I'm not really trying to make a theme out of today's blog posts, but kottke.org had this link about wagyu cattle from which Kobe beef comes from. As most of you know, I have this mild fascination with Kobe beef, with the glamorized stories of pampered cows imbibing on high quality beer or sake and getting massaged all day long. Maybe this has to do with the fact that I'm an ox myself (by the Chinese Zodiac).
I've actually only had Kobe beef a couple of times. The first was during a last minute Christmas dinner at a Korean BBQ place in Chicago in 2006, but those few morsels of meat were succulent and melted like heavenly butter in my mouth. More recently, I've been enjoying some tasty Kobe beef burgers at a local Dallas spot called Who's Who Burgers. The sign on the wall even proclaimed the health benefits of Kobe beef. Being high in linoleic acids (i.e. good fat), could the meat from the wagyu cow even lower your cholesterol and help you LOSE weight? Think about it. Burgers that are GOOD for you. And because these animals are pampered so well, I don't even have to feel guilty from the animal cruelty side of things.
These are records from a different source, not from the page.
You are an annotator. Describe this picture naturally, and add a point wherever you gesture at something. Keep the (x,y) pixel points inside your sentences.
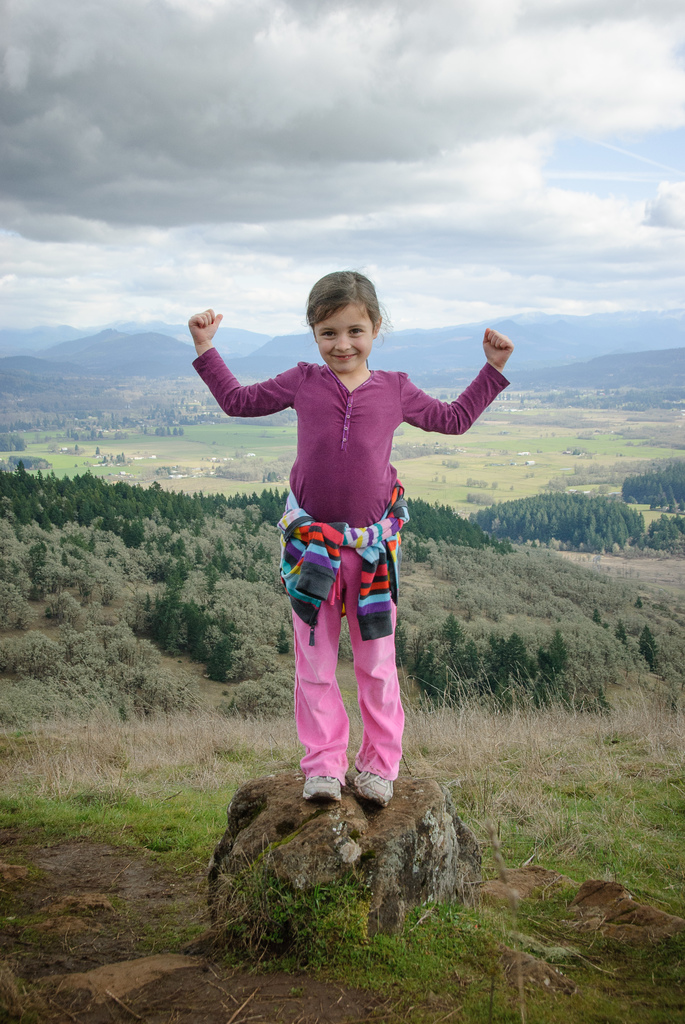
In this image there is a girl (356,592) standing on the stone (298,834). In the background (132,557) there are trees (161,529) and small plants (200,602). At the top (596,156) there is sky (594,158) with the clouds (481,116). There are hills (89,354) at the backside (129,365).
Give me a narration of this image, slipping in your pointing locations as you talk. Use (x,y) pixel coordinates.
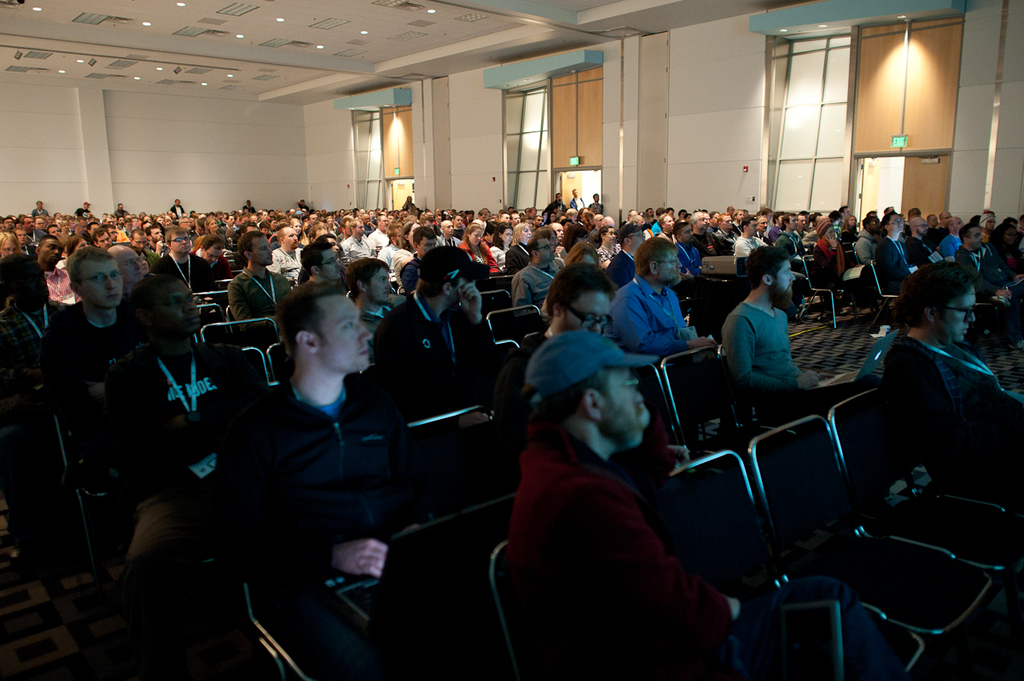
In this image we can see there are many people (56,252) sitting on chairs (755,458). In the background of the image (192,187) there is a wall (122,185). At the top of the image (336,91) there is a ceiling (21,16) with lights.
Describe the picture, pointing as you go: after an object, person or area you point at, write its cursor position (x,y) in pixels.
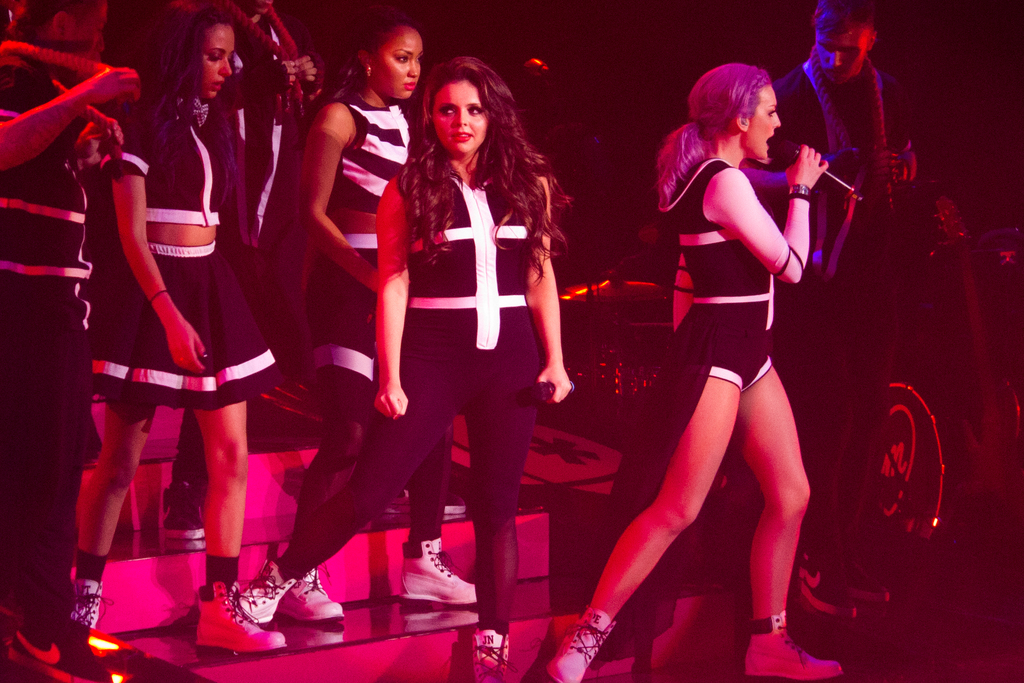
In this picture I can see few people (405,227) standing and a woman (765,228) holding a microphone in her hand (804,173) and singing and few people (66,389) standing on the side.
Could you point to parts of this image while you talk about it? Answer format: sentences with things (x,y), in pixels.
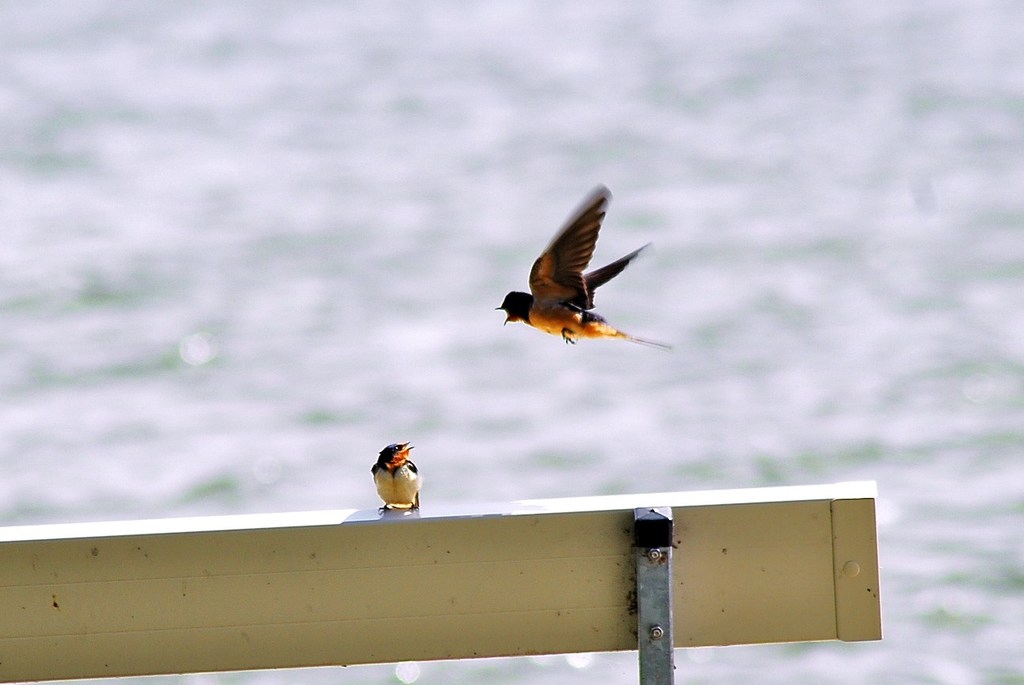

Alas, it's probably not true. In fact, the wagyu cow may not be much different than eating baby cows and veal. From Gourmet:
While touring Japan in 1993, Blanc visited several major cities. As soon as he arrived in Kobe, he asked to see a beef farm. His request brought a surprisingly cool response from his hitherto accommodating Japanese hosts. “Yes, yes, yes,” they said, but it never happened. So Blanc organized his own trip to the countryside—and was shocked by what he saw.“The animals were kept in some kind of crate, so there could be very little movement. They were very dirty from their own manure—and I know a dirty cow from a clean cow. It was disgusting, such a contradiction from what I’d read.”
Blanc’s observations were confirmed for me by knowledgeable experts. David Blackmore, an Australian cattle rancher who has visited Japanese farms and agricultural centers a dozen times over the four decades he’s been in the business, raises an internationally renowned herd of 2,000 full-blood Wagyu (pronounced “wah-gyu” or “way-gyu”) cattle north of Melbourne. Wagyu, he explained, is the breed from which Kobe meat comes, but the meat can only properly be called Kobe if it comes from a pure strain of Wagyu raised in the Hyogo prefecture, which includes the city of Kobe.
Traditional Japanese producers, Blackmore said, raise their 1,600-pound cattle in highly confined areas. “From the time they are a week old until they are three and a half years old, these steers are commonly kept in a lean-to behind someone’s house,” said Blackmore, “where they get bored and go off their feed. Their gut stops working. The best way to start their gut working again is to give them a bottle of beer.
“The steers have been lying in their own manure,” he continued. “The farmers are proud of their cattle, and the first thing they do is grab a bit of straw and rub the manure off. That could be seen as be-ing massaged. Wagyu can also get a lot of joint swelling. I can imagine that the farmers would be massaging joints so they could get the animals off to market.”
1 comment:
It's funny how we Americans can make fool's gold look like gold.